**Extrait fourni**
┌──
De nombreuses personnes souffrent aujourd’hui en France d’une difficulté d’accès à l’écrit du fait d’un handicap. Les situations et les besoins sont divers. Quelques 820 000 personnes sont empêchées de lire du fait de troubles visuels sévères, dont seule une minorité maîtrise le braille [^1] . Les jeunes et adultes souffrant de troubles cognitifs, tels que la dyslexie et les autres troubles « dys », ne peuvent accéder aux textes qu’au prix d’une adaptation personnalisée de leur présentation. Troubles auditifs précoces, handicap mental et handicap physique peuvent aussi constituer des obstacles pour l’accès à l’écrit. La pénurie de livres adaptés aux besoins de ces publics est un phénomène persistant dont il est difficile de se satisfaire. L’accès aux livres est en effet porteur d’enjeux majeurs pour les personnes en situation de handicap comme pour l’ensemble de la population : il permet de découvrir des œuvres littéraires, de forger sa culture générale et citoyenne, d’apprendre et de se former tout au long de la vie.
└──
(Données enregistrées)
┌──
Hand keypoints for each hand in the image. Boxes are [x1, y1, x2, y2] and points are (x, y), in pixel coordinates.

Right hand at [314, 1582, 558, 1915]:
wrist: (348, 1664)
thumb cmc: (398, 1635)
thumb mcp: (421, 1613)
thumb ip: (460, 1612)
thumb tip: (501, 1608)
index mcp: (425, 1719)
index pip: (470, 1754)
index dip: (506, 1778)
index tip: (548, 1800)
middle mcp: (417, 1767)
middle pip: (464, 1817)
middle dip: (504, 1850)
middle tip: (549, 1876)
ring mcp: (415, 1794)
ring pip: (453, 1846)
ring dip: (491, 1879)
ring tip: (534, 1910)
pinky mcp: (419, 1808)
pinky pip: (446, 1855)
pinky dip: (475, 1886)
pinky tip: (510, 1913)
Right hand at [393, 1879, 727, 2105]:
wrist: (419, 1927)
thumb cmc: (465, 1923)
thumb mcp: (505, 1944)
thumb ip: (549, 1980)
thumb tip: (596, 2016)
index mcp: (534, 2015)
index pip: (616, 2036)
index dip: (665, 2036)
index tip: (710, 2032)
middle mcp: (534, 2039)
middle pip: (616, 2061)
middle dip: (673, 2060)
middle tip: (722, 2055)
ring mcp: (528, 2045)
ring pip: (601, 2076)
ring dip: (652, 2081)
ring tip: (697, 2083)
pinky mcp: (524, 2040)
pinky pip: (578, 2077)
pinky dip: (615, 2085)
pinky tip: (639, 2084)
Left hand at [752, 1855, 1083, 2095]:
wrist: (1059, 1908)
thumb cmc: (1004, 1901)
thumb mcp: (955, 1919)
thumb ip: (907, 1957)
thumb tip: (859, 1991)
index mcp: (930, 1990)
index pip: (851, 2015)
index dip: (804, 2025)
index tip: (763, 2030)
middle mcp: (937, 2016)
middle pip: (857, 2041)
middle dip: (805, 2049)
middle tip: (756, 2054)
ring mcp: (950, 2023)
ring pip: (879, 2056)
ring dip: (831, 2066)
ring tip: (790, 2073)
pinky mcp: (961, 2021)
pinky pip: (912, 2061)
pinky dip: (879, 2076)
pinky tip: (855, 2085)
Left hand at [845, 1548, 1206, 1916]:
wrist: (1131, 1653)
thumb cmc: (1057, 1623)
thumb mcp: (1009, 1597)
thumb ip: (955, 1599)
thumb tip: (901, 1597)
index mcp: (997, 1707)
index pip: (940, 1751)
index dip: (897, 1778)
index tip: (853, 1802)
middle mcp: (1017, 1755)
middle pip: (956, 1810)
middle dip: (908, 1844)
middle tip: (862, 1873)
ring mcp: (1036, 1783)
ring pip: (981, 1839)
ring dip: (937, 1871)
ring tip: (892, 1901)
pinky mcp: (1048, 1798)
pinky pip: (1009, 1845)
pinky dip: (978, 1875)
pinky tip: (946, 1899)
└──
Restituez intégralement et à l'identique le texte sur l'accès à l'écrit des personnes en situation de handicap.

De nombreuses personnes souffrent aujourd’hui en France d’une difficulté d’accès à l’écrit du fait d’un handicap. Les situations et les besoins sont divers. Quelques 820 000 personnes sont empêchées de lire du fait de troubles visuels sévères, dont seule une minorité maîtrise le braille [^1] . Les jeunes et adultes souffrant de troubles cognitifs, tels que la dyslexie et les autres troubles « dys », ne peuvent accéder aux textes qu’au prix d’une adaptation personnalisée de leur présentation. Troubles auditifs précoces, handicap mental et handicap physique peuvent aussi constituer des obstacles pour l’accès à l’écrit. La pénurie de livres adaptés aux besoins de ces publics est un phénomène persistant dont il est difficile de se satisfaire. L’accès aux livres est en effet porteur d’enjeux majeurs pour les personnes en situation de handicap comme pour l’ensemble de la population : il permet de découvrir des œuvres littéraires, de forger sa culture générale et citoyenne, d’apprendre et de se former tout au long de la vie.